NFIB Urges Alaska Lawmakers to Reform Worker’s Comp in 2020

Date: January 20, 2020

NFIB lays out 2020 Legislative Priorities

It’s no secret: the past few years, Alaska lawmakers have struggled to pass any kind of legislation that benefits small business. The debate over the size of the annual PFD has sucked up all the oxygen in Juneau, making it difficult for lawmakers to get anything else done. While politicians remain deadlocked, small business owners across the state are suffering. We all know that Alaska is an expensive place to do business. Before the 2020 legislative session kicks off tomorrow, NFIB is asking lawmakers this year to rise above the debate surrounding the permanent fund dividend and begin considering meaningful reforms that will benefit small business. Alaska small business owners, backed by NFIB, urge lawmakers to begin work on long overdue reform to Alaska’s broken worker’s comp system. Thor Stacey, NFIB’s state director in Alaska, says the move would ensure job creation and investment in small businesses across the state, promoting expansion and a vibrant business community. 

 

We need Worker’s Compensation reform now. According to the National Academy of Social Insurance, Alaska consistently ranks amount the highest states for the average cost of Worker’s Compensation insurance.
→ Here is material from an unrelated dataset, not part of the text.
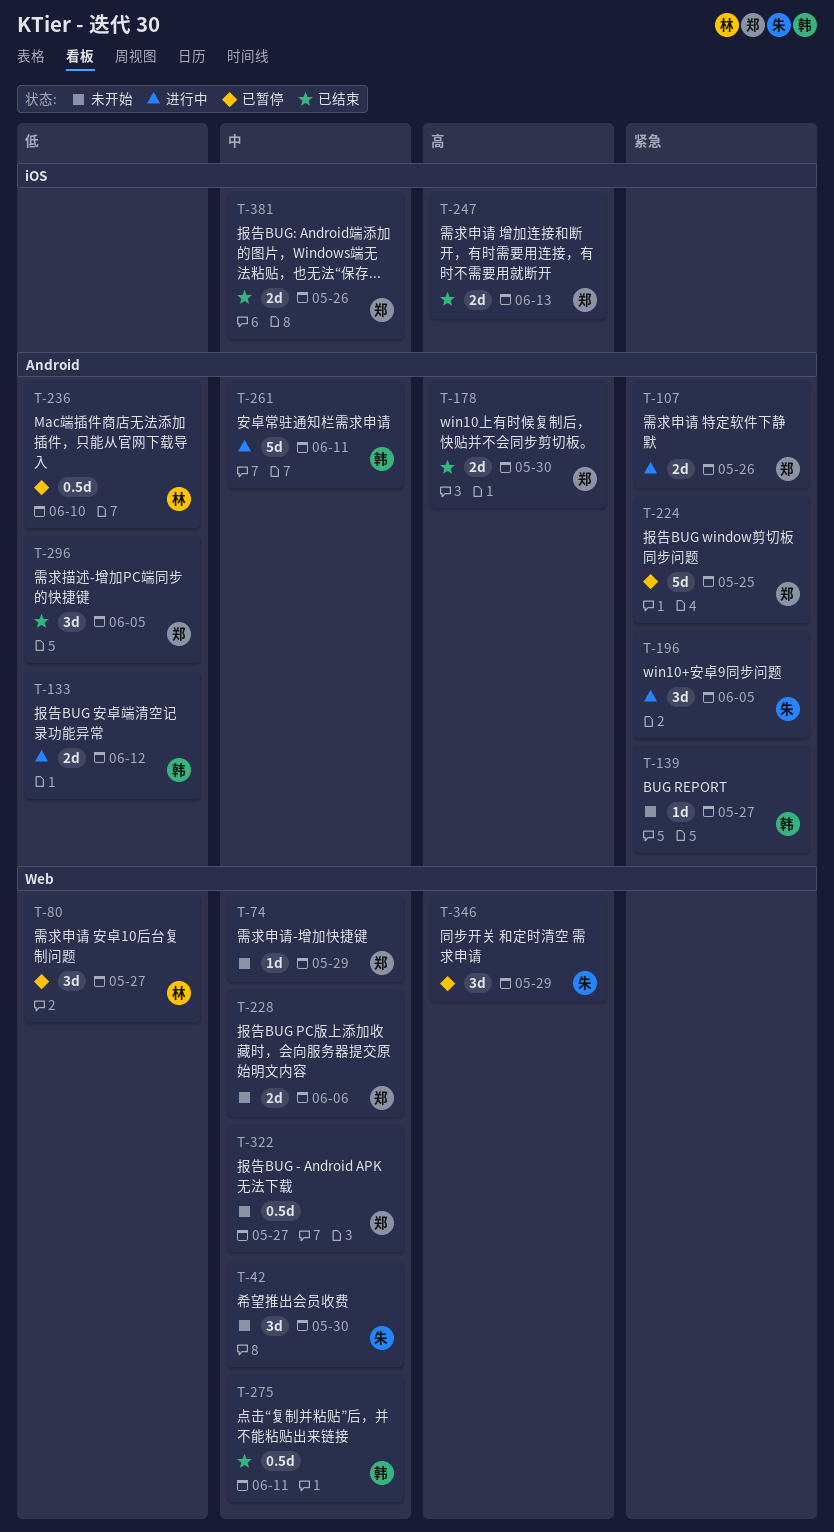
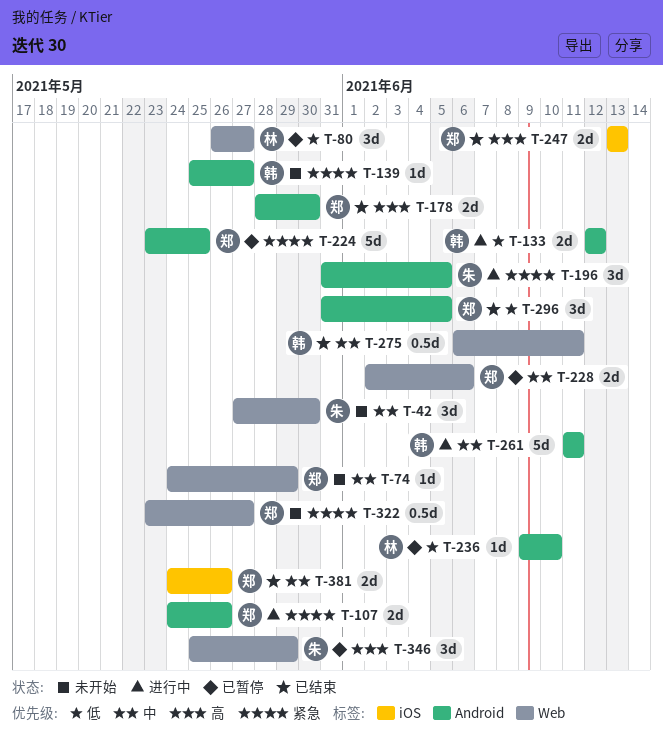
T-228, status: 未开始 -> 已暂停
T-236, estimate: 0.5d -> 1d
T-322, priority: 中 -> 紧急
There is a very significant reason for this: Alaska also has one of the highest medical costs in the country. On average, medical care costs make up about 58% of employee benefits. In Alaska, that cost rockets to 72%. While Alaska lawmakers can’t do much to control the high cost of health care in the state, they can institute reforms to how medical treatment is given to injured workers. “Let’s face it, once an injured worker is the system, medical providers have almost what amounts to a blank check as they prescribe a variety of treatments. Alaska lawmakers have the power to pass legislation that ensures those injured workers get cost effective treatment that is prescribed in accordance to proven medical protocols,” says Thor Stacey, NFIB state director in Alaska. Requiring “outcome-based treatment guidelines” would be solid reform measure that has been proven to save a significant amount of money to worker’s compensation programs in other states.

 

As of today, when a worker is injured and requires re-training to get back in the work force, the workers compensation program pays that injured worker in cash. SB 112, a bill introduced in 2018, would change the vocational rehab payout to a voucher system. This reform ensures that the benefit is being used to re-train workers and not a cash benefit under the auspices of re-training. The numbers were pretty staggering, less than 20% the workers who accepted the vocational rehabilitation benefit actually got retrained.

 

Unfortunately, SB 112 died after opposition from organized labor over other reforms were included in the legislation, such as capping attorney fees. The bill never made it out of the Senate Finance Committee, even after the sponsor offered to strip it down to only include two major reforms addressing medical treatment guidelines and vocational rehab.

 

NFIB is asking lawmakers to narrow their focus to worker’s compensation benefits reform and at a minimum, address the largest cost driver to the program: medical treatment to injured workers. “Not only will that substantive worker’s compensation reform benefit small businesses across the state, but there will be similar benefits to the largest industries in the state such as seafood and tourism, and in the public sector as well. After all, the state’s single largest employer is the state of Alaska. The time to update Alaska’s expensive and outdated worker’s compensation program is now,” says Stacey.